Objective a> Filter the records below, keeping only each line that contains the string "kern".
★ ★ ★ ★
Again, you can only know this by experiencing it.

And this is were Islam disagrees i think the ''spiritual part of god'' can be found in the previous prophets, messengers and scriptures. Not meaning they are god off-course.

I would say that Hinduism looks more like Christianity then except for Catholics..
 

Gharib

I want Khilafah back
When God is everywhere, he is also inside of the idol.
When God is everything, he is the idol too.
Idols are focus points for concentration when doing prayer or meditation.

Yes Hindus do believe that God is within the Idol and that's what they are actually worshiping. 3 questions:
1. Is that the whole God who is inside the Idol or part of It?
2. Doesn't that put limits on a God who doesn't have limits?
3. Since he is in everything and not only in the idol, it would make more sense to just pray facing anything and everything rather than only towards idols, would it not?

As for a focal point, I know how it works to pray to God without a focal point per se in front of you. As I mentioned that we pray in the direction of the Kaba, which only serves as a sense of direction and nothing else. So we face a certain direction, but nothing specific as in of earthly (materialistic) origin.
 

Gharib

I want Khilafah back
The only difference is that the Hindu believes that God becomes present in Spirit within an physical object for the sake of his devotee. It is due to love and mercy that he does this for our sake. And hence the devotee who has this benefit experiences great love and relationship with the Lord in all areas of their life.

Again, you can only know this by experiencing it.

Does Hindu scripture teach that even that which is created by man, is divine like humans and other things which are, lets say, 'natural' (humans, trees, the earth).
★ ★ ★ ★
Objective b> Quote the passage on idol worship above word for word, taking everything from "I would say" down to "would it not?".

[Stored records]
★ ★ ★ ★
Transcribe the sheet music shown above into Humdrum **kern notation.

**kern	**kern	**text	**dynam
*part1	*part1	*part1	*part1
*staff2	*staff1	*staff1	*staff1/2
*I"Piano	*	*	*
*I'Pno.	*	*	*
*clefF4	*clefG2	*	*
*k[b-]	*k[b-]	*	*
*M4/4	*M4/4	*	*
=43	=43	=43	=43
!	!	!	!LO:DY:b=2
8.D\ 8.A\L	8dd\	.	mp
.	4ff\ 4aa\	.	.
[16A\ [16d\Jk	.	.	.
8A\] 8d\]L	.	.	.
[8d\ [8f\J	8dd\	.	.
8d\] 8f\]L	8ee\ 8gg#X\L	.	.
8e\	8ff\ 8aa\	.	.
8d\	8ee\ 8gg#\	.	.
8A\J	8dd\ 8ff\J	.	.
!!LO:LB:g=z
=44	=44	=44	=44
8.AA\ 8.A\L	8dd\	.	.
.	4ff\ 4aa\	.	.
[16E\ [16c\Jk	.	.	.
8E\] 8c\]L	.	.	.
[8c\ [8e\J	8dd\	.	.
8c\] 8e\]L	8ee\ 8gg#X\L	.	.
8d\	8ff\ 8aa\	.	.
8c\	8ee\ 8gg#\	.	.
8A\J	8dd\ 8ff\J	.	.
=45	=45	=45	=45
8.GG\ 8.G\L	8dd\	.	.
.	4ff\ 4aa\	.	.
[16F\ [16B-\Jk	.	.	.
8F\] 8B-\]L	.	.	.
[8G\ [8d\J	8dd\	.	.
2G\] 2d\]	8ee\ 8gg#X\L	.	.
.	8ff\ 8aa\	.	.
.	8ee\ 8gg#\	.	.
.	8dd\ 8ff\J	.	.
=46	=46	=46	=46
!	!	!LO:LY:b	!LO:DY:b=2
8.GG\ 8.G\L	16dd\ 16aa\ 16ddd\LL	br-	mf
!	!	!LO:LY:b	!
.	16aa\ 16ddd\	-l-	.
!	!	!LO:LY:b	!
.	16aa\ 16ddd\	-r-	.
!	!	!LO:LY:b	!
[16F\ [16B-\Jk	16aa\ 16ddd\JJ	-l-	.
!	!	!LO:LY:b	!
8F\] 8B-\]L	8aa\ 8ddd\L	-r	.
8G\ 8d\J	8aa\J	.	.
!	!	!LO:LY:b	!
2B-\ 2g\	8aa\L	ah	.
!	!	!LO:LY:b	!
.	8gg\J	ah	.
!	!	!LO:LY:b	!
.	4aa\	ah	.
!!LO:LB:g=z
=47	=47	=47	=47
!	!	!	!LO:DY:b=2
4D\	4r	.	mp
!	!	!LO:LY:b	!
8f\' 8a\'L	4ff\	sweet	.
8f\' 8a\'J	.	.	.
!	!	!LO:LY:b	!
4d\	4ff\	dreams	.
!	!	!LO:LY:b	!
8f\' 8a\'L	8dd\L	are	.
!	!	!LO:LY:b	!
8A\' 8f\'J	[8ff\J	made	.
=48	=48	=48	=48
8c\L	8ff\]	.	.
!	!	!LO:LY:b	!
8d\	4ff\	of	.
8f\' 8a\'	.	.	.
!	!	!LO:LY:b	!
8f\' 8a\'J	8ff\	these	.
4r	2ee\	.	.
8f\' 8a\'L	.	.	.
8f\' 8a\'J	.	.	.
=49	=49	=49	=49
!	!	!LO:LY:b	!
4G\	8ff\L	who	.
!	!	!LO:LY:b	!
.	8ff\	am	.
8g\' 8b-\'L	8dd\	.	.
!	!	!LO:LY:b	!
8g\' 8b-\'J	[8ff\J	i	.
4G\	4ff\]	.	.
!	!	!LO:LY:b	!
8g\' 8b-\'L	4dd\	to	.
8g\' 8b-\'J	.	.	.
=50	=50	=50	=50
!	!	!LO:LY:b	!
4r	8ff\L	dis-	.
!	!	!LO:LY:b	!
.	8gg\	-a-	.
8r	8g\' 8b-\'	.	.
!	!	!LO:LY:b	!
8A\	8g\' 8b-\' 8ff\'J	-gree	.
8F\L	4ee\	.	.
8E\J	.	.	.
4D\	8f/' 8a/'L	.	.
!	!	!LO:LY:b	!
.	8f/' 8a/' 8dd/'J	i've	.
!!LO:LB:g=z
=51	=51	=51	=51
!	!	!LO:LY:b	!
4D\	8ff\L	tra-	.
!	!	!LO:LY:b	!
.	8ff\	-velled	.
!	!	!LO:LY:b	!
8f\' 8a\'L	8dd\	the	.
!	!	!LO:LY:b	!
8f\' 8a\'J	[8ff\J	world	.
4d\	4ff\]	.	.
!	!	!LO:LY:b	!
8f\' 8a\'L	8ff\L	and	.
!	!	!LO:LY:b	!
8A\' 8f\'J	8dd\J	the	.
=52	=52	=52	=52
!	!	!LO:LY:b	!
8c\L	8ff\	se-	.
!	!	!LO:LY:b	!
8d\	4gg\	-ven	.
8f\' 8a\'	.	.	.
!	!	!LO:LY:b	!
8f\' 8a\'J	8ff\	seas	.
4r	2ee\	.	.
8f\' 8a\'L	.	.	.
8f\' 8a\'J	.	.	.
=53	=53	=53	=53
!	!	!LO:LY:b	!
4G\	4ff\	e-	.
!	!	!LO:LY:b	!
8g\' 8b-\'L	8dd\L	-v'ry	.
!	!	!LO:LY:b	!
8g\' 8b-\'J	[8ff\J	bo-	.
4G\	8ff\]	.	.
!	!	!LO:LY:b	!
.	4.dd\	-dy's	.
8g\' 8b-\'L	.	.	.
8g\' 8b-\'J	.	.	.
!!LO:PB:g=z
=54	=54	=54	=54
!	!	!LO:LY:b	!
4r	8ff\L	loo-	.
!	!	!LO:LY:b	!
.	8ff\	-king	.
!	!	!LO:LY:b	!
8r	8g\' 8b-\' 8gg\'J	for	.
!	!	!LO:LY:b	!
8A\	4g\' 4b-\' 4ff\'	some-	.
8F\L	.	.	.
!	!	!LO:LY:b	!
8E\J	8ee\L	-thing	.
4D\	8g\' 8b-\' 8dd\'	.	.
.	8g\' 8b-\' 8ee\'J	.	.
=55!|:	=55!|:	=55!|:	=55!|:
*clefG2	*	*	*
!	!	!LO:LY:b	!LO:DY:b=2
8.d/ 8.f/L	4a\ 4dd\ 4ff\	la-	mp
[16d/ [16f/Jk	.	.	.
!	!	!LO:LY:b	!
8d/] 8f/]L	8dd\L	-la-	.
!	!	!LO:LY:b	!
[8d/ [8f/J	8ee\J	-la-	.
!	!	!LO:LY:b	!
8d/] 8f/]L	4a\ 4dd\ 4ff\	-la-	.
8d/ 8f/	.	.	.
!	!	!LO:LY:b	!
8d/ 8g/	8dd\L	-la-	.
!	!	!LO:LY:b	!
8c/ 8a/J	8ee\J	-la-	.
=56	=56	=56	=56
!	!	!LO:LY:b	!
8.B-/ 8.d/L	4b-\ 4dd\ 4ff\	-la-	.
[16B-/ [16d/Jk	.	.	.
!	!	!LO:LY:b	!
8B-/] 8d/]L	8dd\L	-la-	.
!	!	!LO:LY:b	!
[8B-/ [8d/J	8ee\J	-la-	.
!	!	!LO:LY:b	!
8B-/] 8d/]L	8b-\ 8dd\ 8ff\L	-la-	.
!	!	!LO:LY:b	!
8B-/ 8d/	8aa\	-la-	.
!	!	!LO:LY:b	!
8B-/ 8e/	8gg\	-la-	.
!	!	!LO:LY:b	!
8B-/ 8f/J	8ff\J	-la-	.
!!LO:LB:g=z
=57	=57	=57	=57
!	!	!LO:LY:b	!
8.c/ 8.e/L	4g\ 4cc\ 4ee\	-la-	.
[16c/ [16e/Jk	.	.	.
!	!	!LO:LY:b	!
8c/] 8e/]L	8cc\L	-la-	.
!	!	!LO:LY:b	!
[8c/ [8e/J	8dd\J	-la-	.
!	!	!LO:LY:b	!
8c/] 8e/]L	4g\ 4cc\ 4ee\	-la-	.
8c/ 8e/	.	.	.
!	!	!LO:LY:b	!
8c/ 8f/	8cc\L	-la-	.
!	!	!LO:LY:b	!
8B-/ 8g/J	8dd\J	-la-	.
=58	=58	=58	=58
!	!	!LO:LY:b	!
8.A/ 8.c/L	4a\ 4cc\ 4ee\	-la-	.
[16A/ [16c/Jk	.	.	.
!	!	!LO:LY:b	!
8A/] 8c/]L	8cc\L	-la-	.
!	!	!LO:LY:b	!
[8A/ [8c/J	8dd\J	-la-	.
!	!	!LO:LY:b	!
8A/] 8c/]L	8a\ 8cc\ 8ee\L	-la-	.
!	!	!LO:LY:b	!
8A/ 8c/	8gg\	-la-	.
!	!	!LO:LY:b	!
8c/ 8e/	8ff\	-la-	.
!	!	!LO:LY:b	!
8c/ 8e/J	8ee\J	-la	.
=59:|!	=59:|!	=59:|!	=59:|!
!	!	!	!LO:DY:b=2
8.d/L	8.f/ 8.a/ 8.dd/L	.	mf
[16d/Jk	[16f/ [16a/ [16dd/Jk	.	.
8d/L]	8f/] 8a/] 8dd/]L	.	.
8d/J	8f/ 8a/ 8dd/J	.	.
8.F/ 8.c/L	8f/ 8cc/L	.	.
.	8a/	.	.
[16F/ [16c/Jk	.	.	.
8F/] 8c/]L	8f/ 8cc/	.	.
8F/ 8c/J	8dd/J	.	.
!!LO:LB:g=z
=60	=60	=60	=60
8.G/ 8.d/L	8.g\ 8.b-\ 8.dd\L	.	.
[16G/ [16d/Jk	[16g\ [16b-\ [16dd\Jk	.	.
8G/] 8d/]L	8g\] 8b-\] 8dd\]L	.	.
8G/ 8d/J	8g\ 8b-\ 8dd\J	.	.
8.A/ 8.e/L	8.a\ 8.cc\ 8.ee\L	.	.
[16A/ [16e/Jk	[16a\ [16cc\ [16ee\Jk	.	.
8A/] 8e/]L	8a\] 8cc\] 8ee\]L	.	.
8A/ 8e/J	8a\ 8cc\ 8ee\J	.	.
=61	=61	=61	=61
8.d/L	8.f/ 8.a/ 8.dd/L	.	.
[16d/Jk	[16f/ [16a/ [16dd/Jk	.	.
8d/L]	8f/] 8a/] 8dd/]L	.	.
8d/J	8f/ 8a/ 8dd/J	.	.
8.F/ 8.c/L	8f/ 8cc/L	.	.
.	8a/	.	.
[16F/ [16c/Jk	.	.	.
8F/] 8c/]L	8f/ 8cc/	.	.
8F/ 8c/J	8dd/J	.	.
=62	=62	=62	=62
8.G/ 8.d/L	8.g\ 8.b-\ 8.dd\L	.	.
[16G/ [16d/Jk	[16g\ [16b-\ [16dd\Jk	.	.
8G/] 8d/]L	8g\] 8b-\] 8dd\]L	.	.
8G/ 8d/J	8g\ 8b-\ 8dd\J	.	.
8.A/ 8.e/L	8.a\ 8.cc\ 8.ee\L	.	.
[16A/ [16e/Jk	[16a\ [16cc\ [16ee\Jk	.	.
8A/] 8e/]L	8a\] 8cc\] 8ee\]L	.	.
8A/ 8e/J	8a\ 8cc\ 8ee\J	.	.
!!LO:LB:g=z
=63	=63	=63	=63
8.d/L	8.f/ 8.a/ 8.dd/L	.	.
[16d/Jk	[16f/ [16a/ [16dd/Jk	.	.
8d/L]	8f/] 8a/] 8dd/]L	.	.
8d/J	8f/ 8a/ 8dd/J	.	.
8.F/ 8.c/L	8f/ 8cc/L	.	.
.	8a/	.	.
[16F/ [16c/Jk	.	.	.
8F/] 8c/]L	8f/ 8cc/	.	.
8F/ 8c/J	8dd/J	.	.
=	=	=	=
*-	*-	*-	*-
★ ★ ★ ★
Full solution a>
Transcribe the sheet music shown above into Humdrum **kern notation.
**kern	**kern	**text	**dynam

Full solution b>
I would say that Hinduism looks more like Christianity then except for Catholics..
 

Gharib

I want Khilafah back
When God is everywhere, he is also inside of the idol.
When God is everything, he is the idol too.
Idols are focus points for concentration when doing prayer or meditation.

Yes Hindus do believe that God is within the Idol and that's what they are actually worshiping. 3 questions:
1. Is that the whole God who is inside the Idol or part of It?
2. Doesn't that put limits on a God who doesn't have limits?
3. Since he is in everything and not only in the idol, it would make more sense to just pray facing anything and everything rather than only towards idols, would it not?